Quite right about the BVM nit being a Mother Earth goddess. I also agree that Pope Francis is almost certainly not proposing her as such.

Concerning your distinction between the two senses if creation, I can only say that it does not follow that using re-creation necessitates the first meaning. In point of fact, I was using re-creation as a verbal noun.

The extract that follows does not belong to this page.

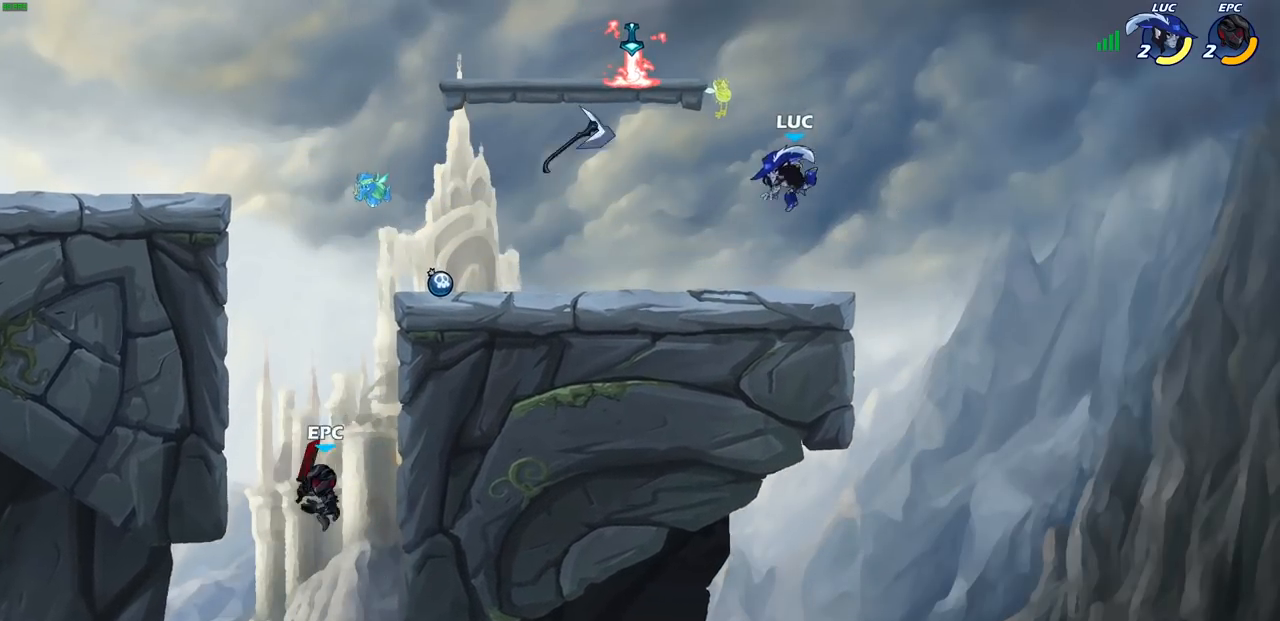
{"buttons": [], "left_stick": "down-left", "right_stick": "center", "events": [[283, "R1", "down"], [283, "R2", "down"], [317, "CROSS", "down"], [383, "CROSS", "up"], [417, "R1", "up"], [433, "R2", "up"], [450, "left_stick", "down-left"]]}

Finally (and I admit that I do not intend to continue this exchange), I must say quite simply that I utterly rejection the evidently Rahnerian line that it seems you have taken in identifying creation with re-creation. I do not believe, I utterly reject, and I exsecrate the idea that, due to the Incarnation (or Passion or Death or Resurrection) of our divine Saviour, all created things are now constituted in grace. This is the kind of utter rot that gave us the modern "de Benedictionibus" which seems to do anything but bless things because it supposes them to be blessed already.

Ben said...

@Ben of the Bayou

(I too will conclude with this post.) I think that all created beings are, in Christ, re-created 'in principle' (as I expressed it previously). (cf. Col 1:20 - 'Through him God was pleased to reconcile to himself all things, whether on earth or in heaven, by making peace through the blood of his cross.)

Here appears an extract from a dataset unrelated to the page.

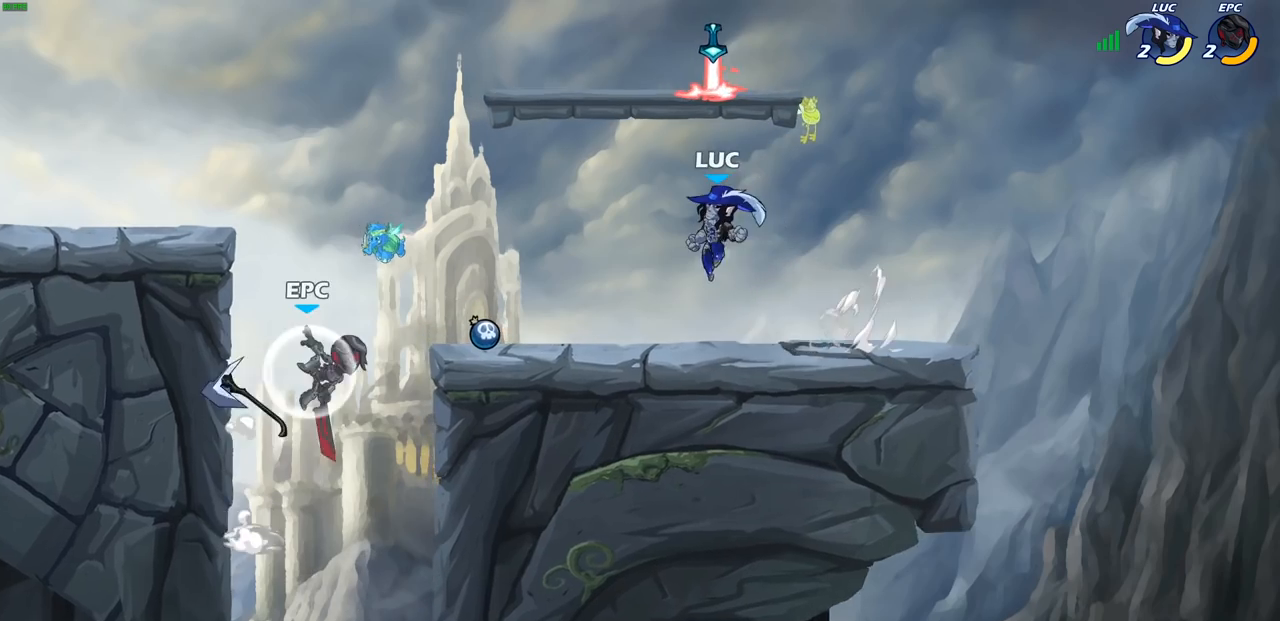
{"buttons": ["CROSS", "R1", "R2"], "left_stick": "up-right", "right_stick": "center", "events": [[250, "left_stick", "up-left"], [267, "R1", "down"], [300, "left_stick", "up-right"], [317, "CROSS", "down"], [383, "R1", "up"], [417, "CROSS", "up"], [450, "R2", "down"], [483, "CROSS", "down"], [500, "R1", "down"]]}
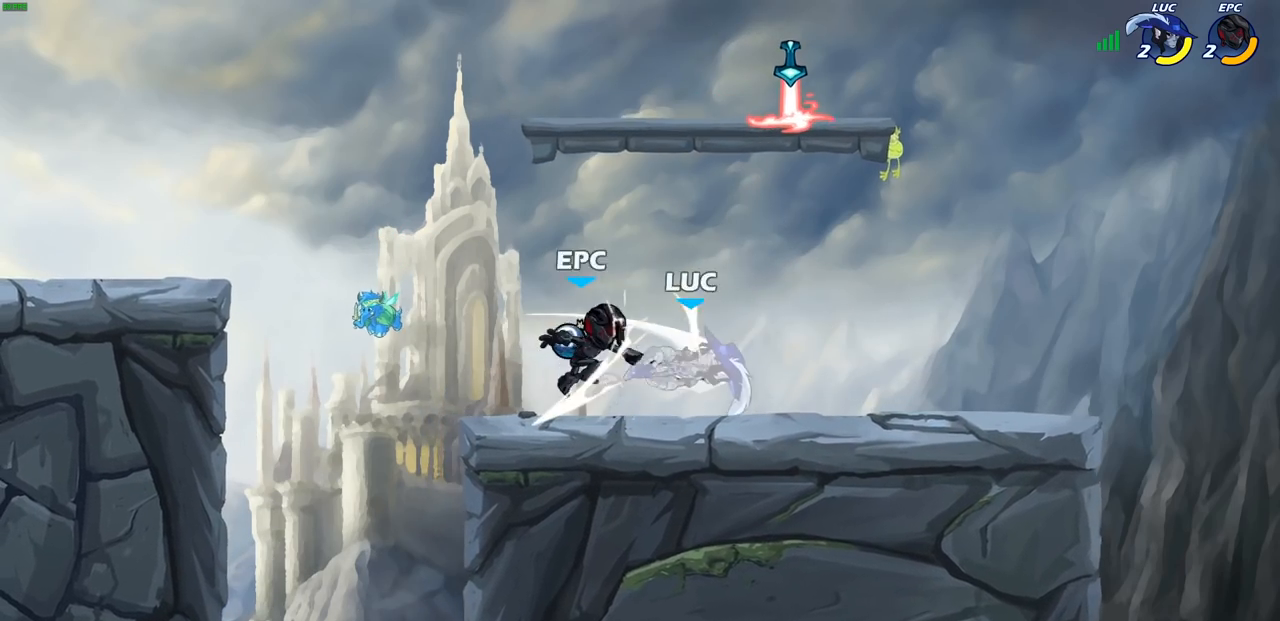
{"buttons": ["R1", "R2"], "left_stick": "up-right", "right_stick": "center", "events": [[67, "CROSS", "up"], [150, "R1", "up"], [167, "R2", "up"], [167, "left_stick", "center"], [317, "left_stick", "up-right"], [333, "CROSS", "down"], [500, "CROSS", "up"], [500, "R1", "down"], [500, "R2", "down"]]}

But re-creation has degrees of penetration. The fullness of God's plan will not be until the final kingdom; and what is already perfect in Christ must be fulfilled in his body the Church. To what extent this or that individual person is re-created will depend on his free response to the grace offered him. Justification and salvation are not automatic.

As for non-personal beings, in virtue of Christ they are all re-created at least at some level, for the reason given by St Anselm: they are now all at the service of the redeemed. But this doesn't mean they can't be brought deeper still into the order of grace, e.g. by blessings of the Church.

I too detest an approach whereby sacraments and sacramentals never really 'do' anything except declare a pre-existing reality; or an approach that makes human free choices meaningless, or evangelisation a waste of time, as though salvation were all but guaranteed, regardless of what we do.